The International Monetary Fund recently predicted that growth in Latin America will be negative in 2016. This will be the second straight year of losses in the region. With many industries in Miami intertwined with Latin American business and economics, the negative effects are being felt locally.
Tourism, retail, trade, and banking are seeing decreases in activity due to the foreign economic plights. Visitors from South American countries are decreasing, and those that do still visit, are spending less. Banks report decreased deposits from their Latin American customers since they need the money to fuel businesses in their home countries.
The strong dollar is also making it more difficult for foreigners to afford the luxury condo market. The decline in activity is resulting in builders considering shelving condos that are not off the ground, or holding openings until 2017 or 2018.

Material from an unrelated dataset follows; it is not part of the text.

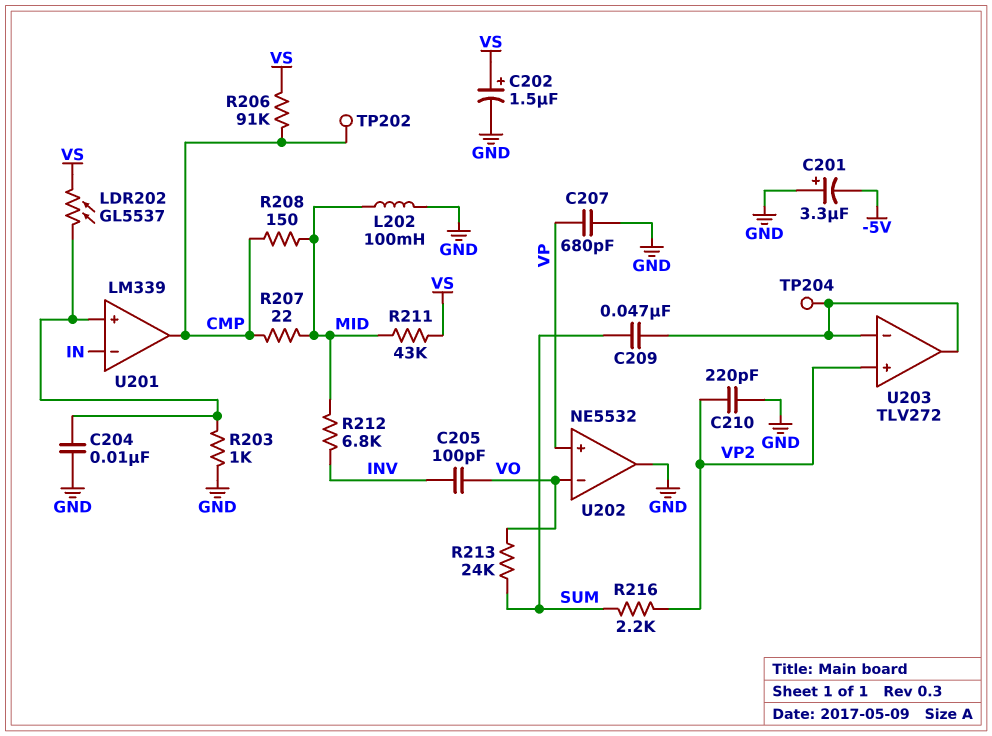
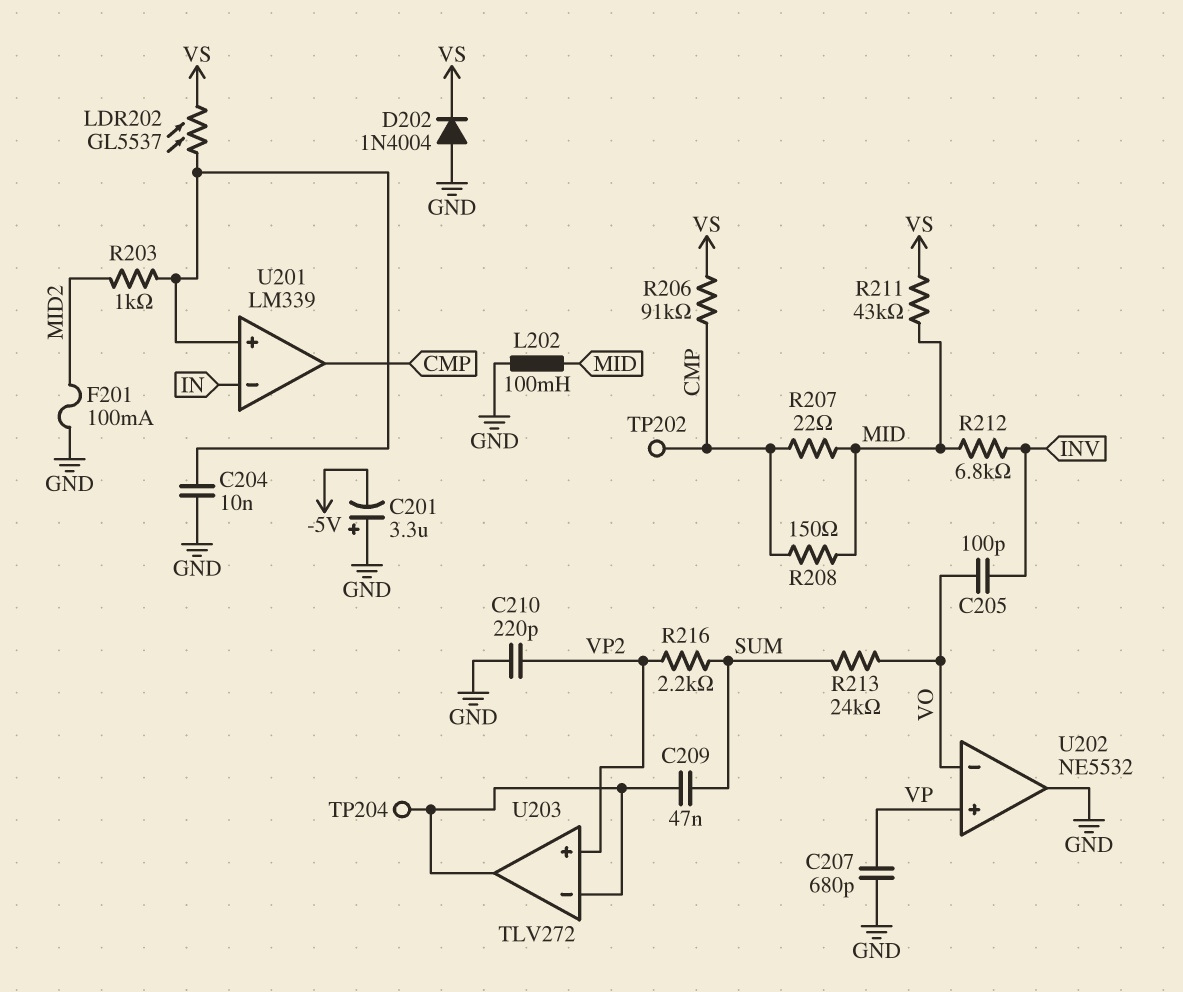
C202: 1.5uF (plus VS, minus GND) -> none
D202: none -> diode 1N4004 (A GND, K VS)
F201: none -> 100mA (GND, MID2)
R203: 1k (GND, U201/in+) -> 1k (MID2, U201/in+)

But not all areas of real estate are experiencing negative affects. Experts are not predicting a slowdown in single-family home activity. According to the Miami Association of Realtors, foreigners spent nearly $6 billion on residential real estate last year. While the majority of this foreign spending came from South American countries who have currencies that are struggling against the dollar, tight inventory situations are expected to continue to drive single-family home prices up.
Commercial real estate is also thriving, with many large deals already executed in 2016. Global companies are used to these economic cycles in Latin America, and still prioritize being based in Miami. This year, CRE sales are projected to surpass $560B. “We believe the Miami economy will prevail, even with the troubles in Latin American economics. And especially in Commercial Real Estate,” says, Keith Darby, President of Rise Realty.